Working as a house engineer for another famed producer, Daniel Lanois, saw Brook achieving Canadian fame in the late seventies with pop band Martha and The Muffins, and hooking up with the likes of Brian Eno. A quid pro quo situation evolved - Brook helped Eno make videos and Eno helped Brook make music. After credits on the former's 1982 'On Land' album, and Hassell's 'Magic Realism' in 1983, Brook - with Eno and Lanois on board - released the solo, seminal 'Hybrid' in 1985 which, even in these days of ambient ubiquity, is still lauded as one of the great ethnic / ambient works of the mid eighties. 'Cobalt Blue', released on 4AD, followed, with 'Live At The London Aquarium' - recorded at the press launch of 'Cobalt Blue' at London Zoo aquarium - hot on its heels. During the late eighties, Brook continued his mixed-media collaborations with Eno, developing video sculptures and sound installations in Italy, Germany, Canada, Sweden, Holland, Japan, Australia and the USA.
Aside from significant world music credits, there's been producing stints for Roger Eno, Pieter Nooten, Mary Margaret O'Hara, Balloon and The Pogues. In 1991, Brook guested with David Sylvian's Rain Tree Crow on a one-off album, and on Brian Ferry's 'Taxi'. As a solo artist, he opened for John Cale on the latter's Europe and Stateside tour in 1992; in 1993 he joined Robert Fripp and David Sylvian on their Road to Graceland World Tour, where he performed solo as a special guest to open the show, before joining Sylvian and Fripp as a band member for the main set. Then there's those Real World recordings with U. Srinivas and Nusrat Fateh Ali Khan. Michael Brook: polymath or what?
Night Song
As collaborator with phenomenal Pakistani Qawwal Nusrat Fateh Ali Khan, and producer of the recent 'Night Song', Michael Brook waited six years before following the universally acclaimed 'Mustt Mustt' - bite size Qawwali given the pop treatment - which compelled Massive Attack to do a club-friendly remix of the title track. Six years may be a long time in the music business, but it's been worth the wait. Brook learned valuable lessons from the pair's first venture, and from producing the 1991 album, 'Shahbaaz' - an inspired and powerful performance captured live at Real World Studios one summer afternoon. "In traditional music, it's non-stop vocals," he says, "and we in the West run out of steam trying to listen to that. On 'Mustt Mustt' we tried to create a bit of structure that would match Western listening ability. Nusrat's nephew, who also acted as our translator, called up and said there's gaps in the songs which will have to be changed in their market because it will sound like he forgot the words. They're really coming from a different place."

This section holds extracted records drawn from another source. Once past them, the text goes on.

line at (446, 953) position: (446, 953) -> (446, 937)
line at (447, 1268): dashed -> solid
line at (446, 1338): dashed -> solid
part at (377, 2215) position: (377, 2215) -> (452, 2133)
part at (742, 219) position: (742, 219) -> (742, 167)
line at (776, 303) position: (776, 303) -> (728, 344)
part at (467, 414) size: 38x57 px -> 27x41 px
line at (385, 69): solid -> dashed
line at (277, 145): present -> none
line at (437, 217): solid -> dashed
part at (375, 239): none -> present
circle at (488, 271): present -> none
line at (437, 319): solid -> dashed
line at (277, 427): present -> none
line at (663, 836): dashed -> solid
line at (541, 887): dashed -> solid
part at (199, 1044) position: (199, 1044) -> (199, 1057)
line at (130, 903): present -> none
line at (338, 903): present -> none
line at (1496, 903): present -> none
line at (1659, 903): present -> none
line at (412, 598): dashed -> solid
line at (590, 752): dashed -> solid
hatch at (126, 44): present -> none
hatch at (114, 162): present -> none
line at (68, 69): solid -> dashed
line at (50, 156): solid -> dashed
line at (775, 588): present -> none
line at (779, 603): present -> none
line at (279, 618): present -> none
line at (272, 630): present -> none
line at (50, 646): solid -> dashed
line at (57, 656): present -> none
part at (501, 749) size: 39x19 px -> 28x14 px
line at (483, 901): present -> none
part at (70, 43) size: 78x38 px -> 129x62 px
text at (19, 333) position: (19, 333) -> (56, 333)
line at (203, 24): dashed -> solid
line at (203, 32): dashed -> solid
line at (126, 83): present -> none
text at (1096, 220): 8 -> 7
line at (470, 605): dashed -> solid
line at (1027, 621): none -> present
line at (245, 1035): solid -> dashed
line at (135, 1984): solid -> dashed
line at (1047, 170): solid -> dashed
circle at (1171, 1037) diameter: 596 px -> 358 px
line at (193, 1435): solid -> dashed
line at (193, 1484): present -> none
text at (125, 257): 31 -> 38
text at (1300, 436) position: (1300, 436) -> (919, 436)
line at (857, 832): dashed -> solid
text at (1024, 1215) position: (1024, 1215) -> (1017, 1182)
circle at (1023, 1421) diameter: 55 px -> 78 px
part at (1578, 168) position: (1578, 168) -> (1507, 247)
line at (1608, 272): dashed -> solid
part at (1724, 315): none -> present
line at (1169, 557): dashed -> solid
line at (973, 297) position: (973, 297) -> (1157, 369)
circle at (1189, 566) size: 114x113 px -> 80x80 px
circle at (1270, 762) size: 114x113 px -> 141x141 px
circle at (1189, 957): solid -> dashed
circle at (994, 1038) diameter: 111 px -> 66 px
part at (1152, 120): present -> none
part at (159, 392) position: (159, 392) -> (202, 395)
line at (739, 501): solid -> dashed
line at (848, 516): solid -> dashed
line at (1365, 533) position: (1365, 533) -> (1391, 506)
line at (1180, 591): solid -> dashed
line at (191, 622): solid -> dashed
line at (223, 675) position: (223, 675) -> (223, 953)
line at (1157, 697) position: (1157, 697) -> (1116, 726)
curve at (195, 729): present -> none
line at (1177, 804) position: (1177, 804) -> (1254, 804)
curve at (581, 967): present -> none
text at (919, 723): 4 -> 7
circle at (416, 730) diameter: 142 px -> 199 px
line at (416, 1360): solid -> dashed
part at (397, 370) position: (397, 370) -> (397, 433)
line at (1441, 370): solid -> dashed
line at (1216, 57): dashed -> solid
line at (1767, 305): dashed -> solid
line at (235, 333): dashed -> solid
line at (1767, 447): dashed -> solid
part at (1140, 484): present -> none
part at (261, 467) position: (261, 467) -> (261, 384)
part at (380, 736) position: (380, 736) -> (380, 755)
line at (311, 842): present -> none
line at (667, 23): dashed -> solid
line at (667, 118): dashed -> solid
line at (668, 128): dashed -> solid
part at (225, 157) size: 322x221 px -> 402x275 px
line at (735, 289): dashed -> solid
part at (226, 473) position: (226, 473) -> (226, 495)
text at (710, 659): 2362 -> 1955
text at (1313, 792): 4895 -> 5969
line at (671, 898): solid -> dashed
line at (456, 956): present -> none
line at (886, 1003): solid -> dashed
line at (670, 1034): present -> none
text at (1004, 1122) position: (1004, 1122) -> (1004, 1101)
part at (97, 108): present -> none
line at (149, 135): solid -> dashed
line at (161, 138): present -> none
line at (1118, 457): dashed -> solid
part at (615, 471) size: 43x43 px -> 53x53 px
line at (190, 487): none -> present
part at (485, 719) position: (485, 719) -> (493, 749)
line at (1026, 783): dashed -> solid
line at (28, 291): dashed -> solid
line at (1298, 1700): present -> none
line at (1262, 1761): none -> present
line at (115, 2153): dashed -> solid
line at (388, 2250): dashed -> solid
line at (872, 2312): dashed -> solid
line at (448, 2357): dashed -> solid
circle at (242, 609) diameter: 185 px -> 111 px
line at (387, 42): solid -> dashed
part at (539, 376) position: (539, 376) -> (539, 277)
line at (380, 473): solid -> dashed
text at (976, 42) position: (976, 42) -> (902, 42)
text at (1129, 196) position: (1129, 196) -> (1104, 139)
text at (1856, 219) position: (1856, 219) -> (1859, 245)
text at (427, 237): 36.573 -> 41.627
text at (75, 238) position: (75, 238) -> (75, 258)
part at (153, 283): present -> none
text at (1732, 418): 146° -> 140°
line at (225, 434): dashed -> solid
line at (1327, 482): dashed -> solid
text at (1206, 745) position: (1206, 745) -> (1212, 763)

Though the most daring of their collaborations, 'Night Song' is also the most accessible and inspirational. But how does Nusrat the traditionalist maintain his integrity when recording with everyone from Bally Sagoo (Asian-American hip hop) to Pearl Jam's Eddie Vedder (as they did on the 'Dead Man Walking' soundtrack) to Massive Attack and, it's been proposed, Bjork? "We can't map our ideas of the sacred and profane on the way he thinks about it," Brook recently said. "The way he thinks about it, he's not exactly spreading the word but spreading the sacred music."
Brook describes Nusrat as "pedal to the metal", meaning that his voice can rise to levels Western ears find incredible. For this album, one filled with wobbling bass, infinite guitar and slow dub grooves, Brook created more space in the tracks and asked Nusrat to scale down his intensity so to highlight his pitch and timing. "It was very much choreographing what he does," he says. "The way he toys with or flexes the rhythm. A great deal of his expressivity is in that. He'd do this incredibly fast scat singing thing which wasn't just an exercise in technique. The passion was there." And from past experience, where short songs are anathema to the great Qawwal, Brook knew that the best way to capture this passion was to record lengthy takes and edit them down. The result is nothing short of stunning.